Upon hearing this, our friend was somewhat relieved, for
he reflected that, after all, he was a good church member. This hope, however,
was destroyed by the doctor's telling him that while his religious convictions
were very good, in his case they did not spell the necessary vital spiritual
experience.
Here was the terrible dilemma in which our friend found himself when he had the
extraordinary experience, which as we have already told you, made him a free
man.
We, in our turn, sought the same escape with all the
desperation of drowning men. What seemed at first a flimsy reed, has proved to
be the loving and powerful hand of God. A new life has been given us or, if you
prefer, "a design for living "that really works.
The distinguished American psychologist, William James,
in his book" Varieties of Religious Experience, "indicates a
multitude of ways in which men have discovered God. We have no desire to
convince anyone that there is only one way by which faith can be acquired. If
what we have learned and felt and seen means anything at all, it means that all
of us, whatever our race, creed, or color are the children of a living Creator
with whom we may form a relationship upon simple and understandable terms as soon
as we are willing and honest enough to try. Those having religious affiliations
will find here nothing disturbing to their beliefs or ceremonies. There is no
friction among us over such matters.
We think it no concern of ours what religious bodies our
members identify themselves with as individuals. This should be an entirely
personal affair which each one decides for himself in the light of past
associations, or his present choice. Not all of us join religious bodies, but
most of us favor such memberships.
In the following chapter, there appears an explanation
of alcoholism, as we understand it, then a chapter addressed to the agnostic.
Many who once were in this class are now among our members. Surprisingly enough,
we find such convictions no great obstacle to a spiritual experience.
Further on, clear-cut directions are given showing how
we recovered. These are followed by forty-three personal experiences.
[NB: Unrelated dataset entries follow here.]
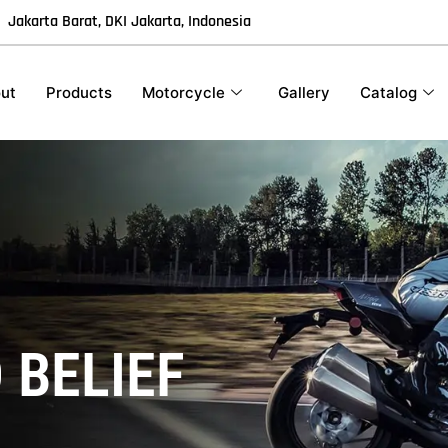
Jakarta Barat, DKI Jakarta, Indonesia
ut
Products
Motorcycle
Gallery
Catalog
2
 BELIEF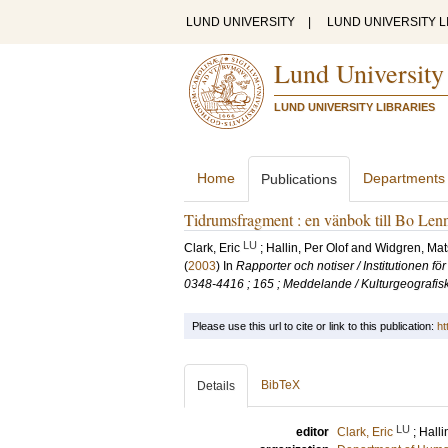
LUND UNIVERSITY
|
LUND UNIVERSITY L
Lund University
LUND UNIVERSITY LIBRARIES
Home
Departments
Publications
Tidrumsfragment : en vänbok till Bo Len
LU
Clark, Eric
;
Hallin, Per Olof
and
Widgren, Mat
(
2003
) In
Rapporter och notiser / Institutionen f
0348-4416 ; 165 ; Meddelande / Kulturgeografisk
Please use this url to cite or link to this publication:
ht
BibTeX
Details
LU
editor
Clark, Eric
;
Halli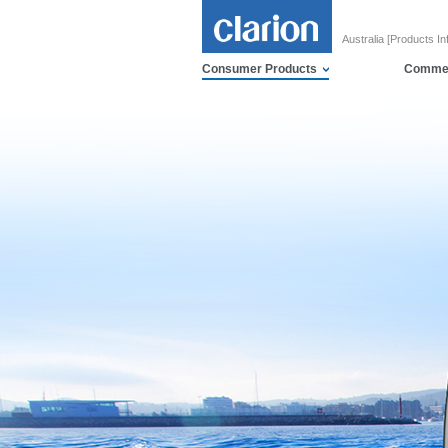
Australia [Products In
Consumer Products
Commer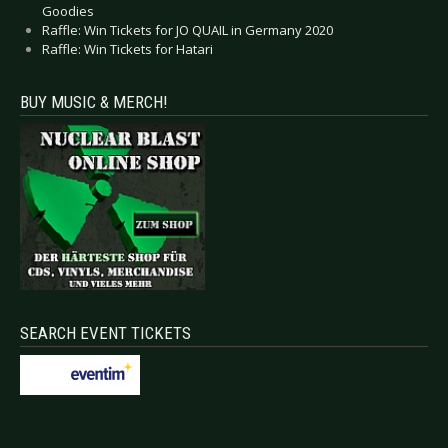
Goodies
Raffle: Win Tickets for JO QUAIL in Germany 2020
Raffle: Win Tickets for Hatari
BUY MUSIC & MERCH!
SEARCH EVENT TICKETS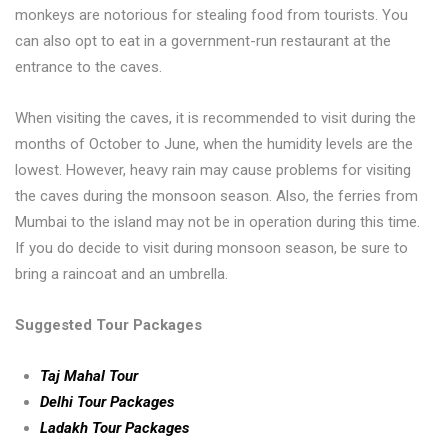
monkeys are notorious for stealing food from tourists. You
can also opt to eat in a government-run restaurant at the
entrance to the caves.
When visiting the caves, it is recommended to visit during the
months of October to June, when the humidity levels are the
lowest. However, heavy rain may cause problems for visiting
the caves during the monsoon season. Also, the ferries from
Mumbai to the island may not be in operation during this time.
If you do decide to visit during monsoon season, be sure to
bring a raincoat and an umbrella.
Suggested Tour Packages
Taj Mahal Tour
Delhi Tour Packages
Ladakh Tour Packages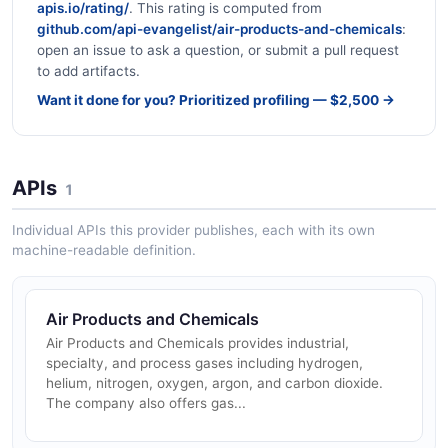
apis.io/rating/
. This rating is computed from
github.com/api-evangelist/air-products-and-chemicals
:
open an issue to ask a question, or submit a pull request
to add artifacts.
Want it done for you? Prioritized profiling — $2,500 →
APIs
1
Individual APIs this provider publishes, each with its own
machine-readable definition.
Air Products and Chemicals
Air Products and Chemicals provides industrial,
specialty, and process gases including hydrogen,
helium, nitrogen, oxygen, argon, and carbon dioxide.
The company also offers gas...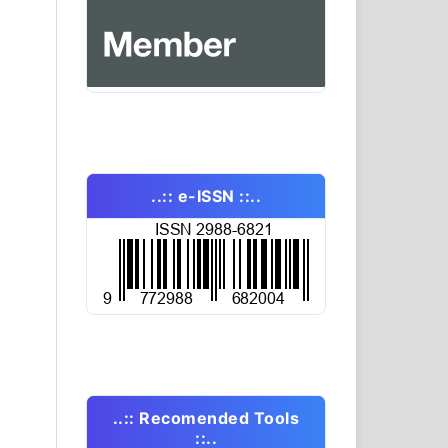
..:: e-ISSN ::..
..:: Recomended Tools
::..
Each individual, in the personal stories, describes in
his own language and from his own point of view the way he established his
relationship with God. These give a fair cross section of our membership and a
clear-cut idea of what has actually happened in their lives.
We hope no one will consider these self-revealing
accounts in bad taste. Our hope is that many alcoholic men and women,
desperately in need, will see these pages, and we believe that it is only by
fully disclosing ourselves and our problems that they will be persuaded to say,
"Yes, I am one of them too; I must have this thing."